Saturday, November 3, 2012

Sara's Library: This Dark Endeavor

This Dark Endeavor by Kenneth Oppel
Simon & Schuster 2011
ALA Teens' Top Ten Nominee 2012
Bram Stoker Award for Young Adult Novel Nominee 2012

I have been a fan of the macabre and gothic for as long as I can remember.  I think I first read Poe in third grade, which I followed up the next year with Hugo's Notre Dame de Paris.  Although Frankenstein was assigned reading during my senior year of high school, I had read it years earlier.  So when I began to see reviews for Kenneth Oppel's prequel, This Dark Endeavor, I knew I had to read it.

In this prequel, Victor Frankenstein has an identical twin brother, Konrad, who he believes to be his better at just about everything.  When Konrad becomes ill with an unknown (and perhaps incurable disease), Victor, his cousin Elizabeth, and their friend Henry decide to save him...through alchemy.  The trio discover a secret library of alchemical texts in the Frankenstein manor, but cannot decipher the archaic texts.  Learning of a disgraced alchemist, Dr. Polidori, living in the slums of Geneva, the group seek out his aid and soon embark on dangerous adventures for the ingredients required for the Elixir of Life.

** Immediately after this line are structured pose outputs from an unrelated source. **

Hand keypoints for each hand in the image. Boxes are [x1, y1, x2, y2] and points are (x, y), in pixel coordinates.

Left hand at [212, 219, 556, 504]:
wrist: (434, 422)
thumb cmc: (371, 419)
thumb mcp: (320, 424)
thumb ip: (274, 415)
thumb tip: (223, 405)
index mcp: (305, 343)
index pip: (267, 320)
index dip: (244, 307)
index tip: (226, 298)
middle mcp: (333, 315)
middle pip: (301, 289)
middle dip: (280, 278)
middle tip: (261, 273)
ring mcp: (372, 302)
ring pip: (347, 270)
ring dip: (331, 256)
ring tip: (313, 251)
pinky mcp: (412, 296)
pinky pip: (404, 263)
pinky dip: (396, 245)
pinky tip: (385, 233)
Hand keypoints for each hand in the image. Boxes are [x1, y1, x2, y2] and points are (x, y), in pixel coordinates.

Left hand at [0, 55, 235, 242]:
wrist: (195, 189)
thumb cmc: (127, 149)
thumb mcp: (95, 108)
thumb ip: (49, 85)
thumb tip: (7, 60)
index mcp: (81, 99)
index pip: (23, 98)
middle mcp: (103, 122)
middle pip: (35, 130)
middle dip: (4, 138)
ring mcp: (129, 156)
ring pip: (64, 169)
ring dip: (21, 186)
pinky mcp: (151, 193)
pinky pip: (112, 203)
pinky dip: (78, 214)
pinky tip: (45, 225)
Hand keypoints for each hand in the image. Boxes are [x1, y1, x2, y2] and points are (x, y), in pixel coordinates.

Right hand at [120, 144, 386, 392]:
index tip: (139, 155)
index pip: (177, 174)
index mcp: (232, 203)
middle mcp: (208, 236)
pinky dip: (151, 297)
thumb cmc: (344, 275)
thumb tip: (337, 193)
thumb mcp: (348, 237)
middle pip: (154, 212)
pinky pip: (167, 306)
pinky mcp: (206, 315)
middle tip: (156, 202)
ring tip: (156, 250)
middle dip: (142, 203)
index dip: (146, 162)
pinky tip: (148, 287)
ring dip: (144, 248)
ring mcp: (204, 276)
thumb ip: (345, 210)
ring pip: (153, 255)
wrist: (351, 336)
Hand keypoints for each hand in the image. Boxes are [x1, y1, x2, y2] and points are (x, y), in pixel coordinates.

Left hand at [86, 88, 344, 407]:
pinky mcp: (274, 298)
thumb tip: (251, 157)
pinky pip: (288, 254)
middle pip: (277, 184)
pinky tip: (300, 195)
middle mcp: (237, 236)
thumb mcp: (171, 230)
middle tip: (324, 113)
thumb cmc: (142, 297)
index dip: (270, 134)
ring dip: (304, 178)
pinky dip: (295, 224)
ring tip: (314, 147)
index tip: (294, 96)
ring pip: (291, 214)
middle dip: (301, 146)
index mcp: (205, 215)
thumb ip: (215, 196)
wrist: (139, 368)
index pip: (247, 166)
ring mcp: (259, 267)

Meanwhile, the family solicits the advice of an experimental doctor who determines that Konrad's disease is what we now know as leukemia.  While he is able to improve Konrad's condition, he cannot cure it, driving Victor to try yet harder to create the Elixir.

But is it truly brotherly love that drives Victor into this frenzy?  Or the desire to excel at something which his brother never can?  Darker yet, is Victor's secret desire to usurp his brother, especially in the heart of Elizabeth.

One of my only qualms with this book is that it doesn't stylistically mirror its "descendant."  While that marvelous work was an epistolary novel, this one is not.  The prose attempts to affect the style of the period, though I did find Victor's sense of humour a tad out of place, feeling somewhat modern at times.  While the characters are not the most complex or original, often falling into tropes of young adult fiction (snarky protagonist, headstrong girl, etc.), the work substantially reworks Ms. Shelley's story, leading readers to piece together that Victor's later creation is not a mishmash at all, but his brother.  Given the love triangle developing between the brothers and Elizabeth, one can imagine there will be bad blood between the two before events lead to the Modern Prometheus.

Mr. Oppel has already written a second work in the prequel sequence, titled Such Wicked Intent and released at the end of August.  While I've not yet had a chance to read it, I certainly intend to, and if the title is any indication, we can expect it to grow considerably darker.